The Chinese rover Zhurong is on Mars. Let’s retrace the steps of this conquest. The Phobos-Grunt probe represents the first attempt at a Martian space mission by the Chinese National Space Administration (CNSA). The probe, developed in collaboration with Roscosmos, was launched in 2011, but the rocket that was supposed to send it to Mars failed to escape Earth‘s orbit.

In the second attempt, CNSA tried again with a more complex program based on an all-Chinese orbiter/lander/rover architecture. The mission, called Tiawen-1, was launched on July 23, 2020 aboard a Long March 5 carrier rocket from the Wenchang Space Center in southern Asia.

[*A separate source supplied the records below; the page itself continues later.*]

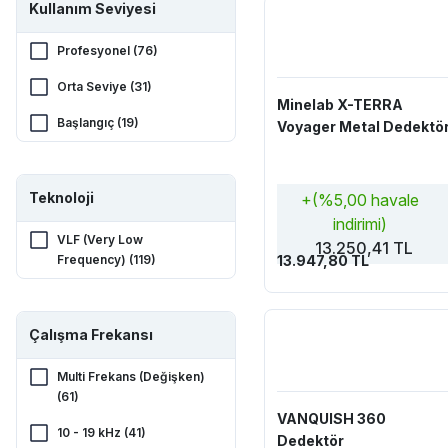
Kullanım Seviyesi
100001 TL - 250000 TL
(8)
Profesyonel (76)
Orta Seviye (31)
Minelab X-TERRA
Başlangıç (19)
Voyager Metal Dedektö
Teknoloji
+(%5,00 havale
indirimi)
VLF (Very Low
13.250,41 TL
Frequency) (119)
13.947,80 TL
Çalışma Frekansı
Multi Frekans (Değişken)
(61)
VANQUISH 360
10 - 19 kHz (41)
Dedektör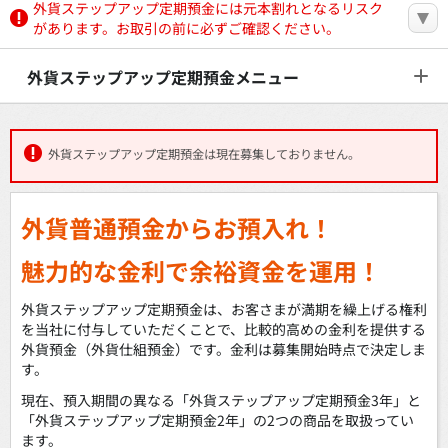
外貨ステップアップ定期預金には元本割れとなるリスク
があります。お取引の前に必ずご確認ください。
外貨ステップアップ定期預金メニュー
外貨ステップアップ定期預金は現在募集しておりません。
外貨普通預金からお預入れ！
魅力的な金利で余裕資金を運用！
外貨ステップアップ定期預金は、お客さまが満期を繰上げる権利
を当社に付与していただくことで、比較的高めの金利を提供する
外貨預金（外貨仕組預金）です。金利は募集開始時点で決定しま
す。
現在、預入期間の異なる「外貨ステップアップ定期預金3年」と
「外貨ステップアップ定期預金2年」の2つの商品を取扱ってい
ます。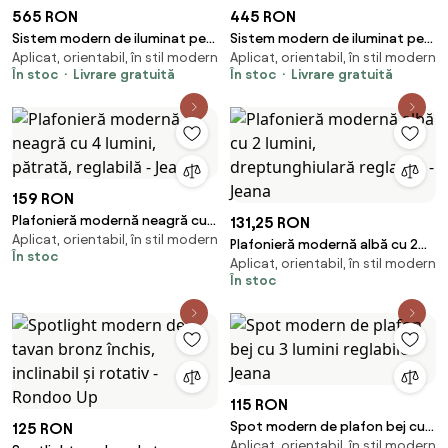
565 RON
445 RON
Sistem modern de iluminat pe
Sistem modern de iluminat pe
Aplicat, orientabil, în stil modern
Aplicat, orientabil, în stil modern
șine cu 6 spoturi negre
șine cu 6 spoturi albe
În stoc
Livrare gratuită
În stoc
Livrare gratuită
monofazate - Slimline Uzzy
monofazate 300cm - Iconic
Jeana
159 RON
Plafonieră modernă neagră cu
131,25 RON
Aplicat, orientabil, în stil modern
4 lumini, pătrată, reglabilă -
Plafonieră modernă albă cu 2
În stoc
Jeana
Aplicat, orientabil, în stil modern
lumini, dreptunghiulară
În stoc
reglabilă - Jeana
115 RON
Spot modern de plafon bej cu 3
125 RON
Aplicat, orientabil, în stil modern
lumini reglabile - Jeana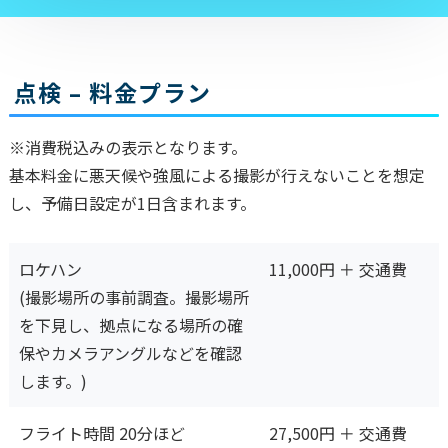
点検 – 料金プラン
※消費税込みの表示となります。
基本料金に悪天候や強風による撮影が行えないことを想定
し、予備日設定が1日含まれます。
ロケハン
11,000円 ＋ 交通費
(撮影場所の事前調査。撮影場所
を下見し、拠点になる場所の確
保やカメラアングルなどを確認
します。)
フライト時間 20分ほど
27,500円 ＋ 交通費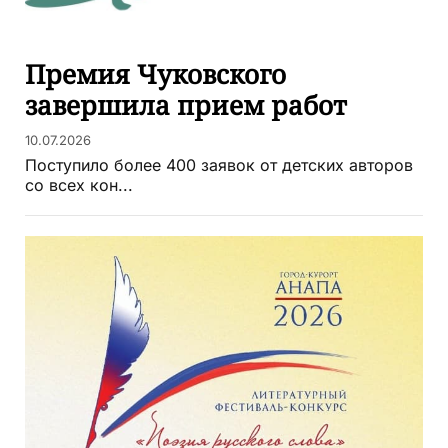
Премия Чуковского
завершила прием работ
10.07.2026
Поступило более 400 заявок от детских авторов
со всех кон...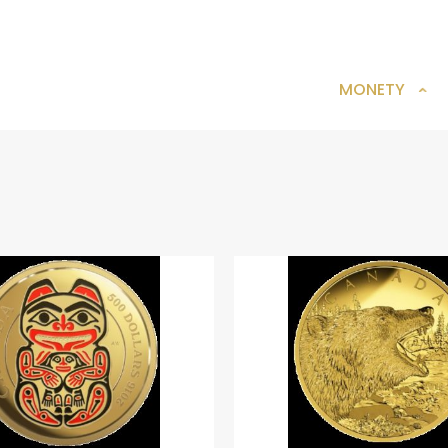
MONETY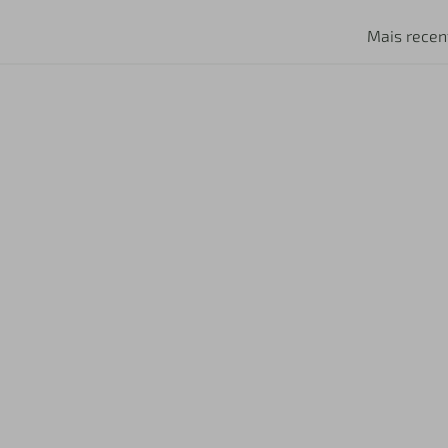
Mais recen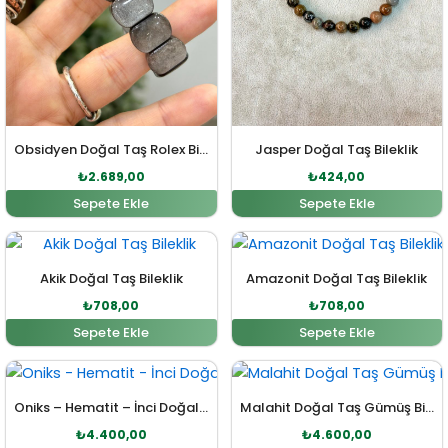
Obsidyen Doğal Taş Rolex Bileklik
Jasper Doğal Taş Bileklik
₺
2.689,00
₺
424,00
Sepete Ekle
Sepete Ekle
Orijinal fiyat: ₺778,00.
Şu andaki fiyat: ₺708,00.
Orijinal fiyat: ₺778,00
Şu andaki fiy
Akik Doğal Taş Bileklik
Amazonit Doğal Taş Bileklik
₺
708,00
₺
708,00
Sepete Ekle
Sepete Ekle
Orijinal fiyat: ₺4.800,00.
Şu andaki fiyat: ₺4.400,00.
Orijinal fiyat: ₺5.000,00
Şu andaki fi
Oniks – Hematit – İnci Doğal Taş Yin Yang Sembol Gümüş Bileklik
Malahit Doğal Taş Gümüş Bileklik
₺
4.400,00
₺
4.600,00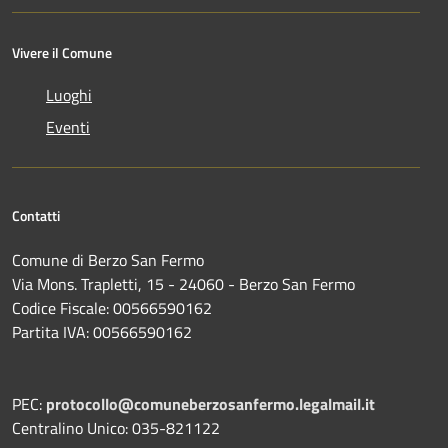
Vivere il Comune
Luoghi
Eventi
Contatti
Comune di Berzo San Fermo
Via Mons. Trapletti, 15 - 24060 - Berzo San Fermo
Codice Fiscale: 00566590162
Partita IVA: 00566590162
PEC:
protocollo@comuneberzosanfermo.legalmail.it
Centralino Unico: 035-821122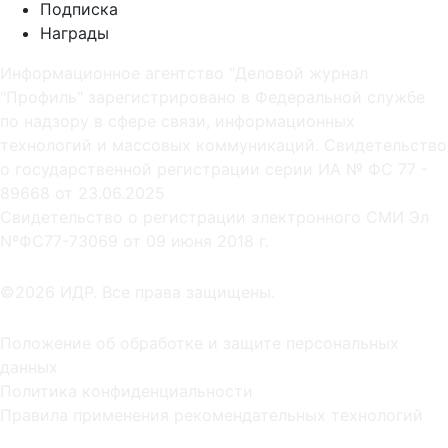
Подписка
Награды
Информационное агентство "Деловой журнал
"Профиль" зарегистрировано в Федеральной службе
по надзору в сфере связи, информационных
технологий и массовых коммуникаций. Свидетельство
о государственной регистрации серии ИА № ФС 77 -
89668 от 23.06.2025
Cвидетельство о регистрации электронного СМИ Эл
NºФС77-73069 от 09 июня 2018 г.
©2026 ИДР. Все права защищены.
Положение об обработке и защите персональных
данных
Политика конфиденциальности
Правила применения рекомендательных технологий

Given the complexity of the operation, Zhurong did not land immediately upon reaching the orbit of the red planet (February 2021), but waited about two months before embarking on the minimal phase of the mission.

Zhurong on the Red Planet

Last night at 2:30 CET, with a short official statement (ref.), the Chinese authorities confirmed the landing of the Zhurong rover on Mars. Complex consisting of the rover and lander had separated from the mother probe a few hours earlier, and touched the surface of Mars at around 1:30 CET.

The EDL (Entry, Discent and Landing) maneuver was successful. In the first phase of the descent, the combined use of retro rockets and parachutes slowed the lander/rover complex. Near the surface, airbags were activated which gently placed the 240kg load.

Thus begins the Chinese exploration of Mars, which should last approximately 90 sols (Martian days). The estimated time of the mission could be extended if the vehicle is able to cope well with the extreme Martian conditions. The Zhurong rover will explore a small portion of Martian territory called the Utopia Planitia region, the same region where the Viking II lander landed in 1976. Equipped with numerous scientific instruments, the most important is a georadar that can probe the underground to a depth of 100 m. This instrument uses the same technology that is used on Earth to search for archaeological finds.

After the US, China becomes a member of the exclusive space exploration club. The second nation capable of landing a roving vehicle on the planet Mars. The precise point of Zhurong’s landing should coincide with the coordinates 109.7° East, 25.1° North.